Both Omega 3s and Omega 6s are important for health. Omega 6s have also been linked to lowering LDL cholesterol, reducing inflammation and protecting against heart disease.
Omega 6s are also essential fatty acids – so you need to get them from your diet. Omega 6s are mainly found in foods of plant-origin, like vegetable oils, nuts, seeds and wholegrain bread.
However we nutritionists worry less about Omega 6 intake, simply because most people get plenty. It’s found in commonly used foods and deficiency is really rare – hence they’re not such a hot topic.
What’s next?
In part 2 of this series I’ll look at the sources of Omega 3s: what foods contain them; and how much you should eat.
Photographs by Chrul, Joseph Wu Origami, She Watched The Sky.
Comments
Great post, Kathryn. Thanks for all the useful info—O-3’s are definitely something I need to boost.

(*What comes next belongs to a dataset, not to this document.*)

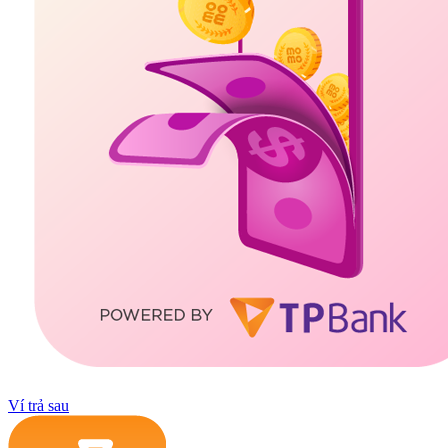
Ví trả sau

Thought you would be interested in this short omega-3 video: http://www.youtube.com/watch?v=eIgNpsbvcVM
Great post – great to have all of this info. I am a user of flax seed oil each day. Am looking forward to your next post.
Great introduction to omega-3s. I appreciate the link to the Harvard site and look forward to part 2.
Most interesting. I’ve been taking Omega 3 supplements throughout my pregnancy and I wonder whether there’s any point?
Mallika: you’ve made me think, I’m going to tag a bit about Omega 3s and pregnancy onto the series. Won’t be until next week, or the one after, but it’s a good question.
Elaine: I find the Harvard site a really useful resource. They have good explanations of some of the basic concepts and an interesting take on the food pyramid.
Susan: thanks for the video link, I shall take a look.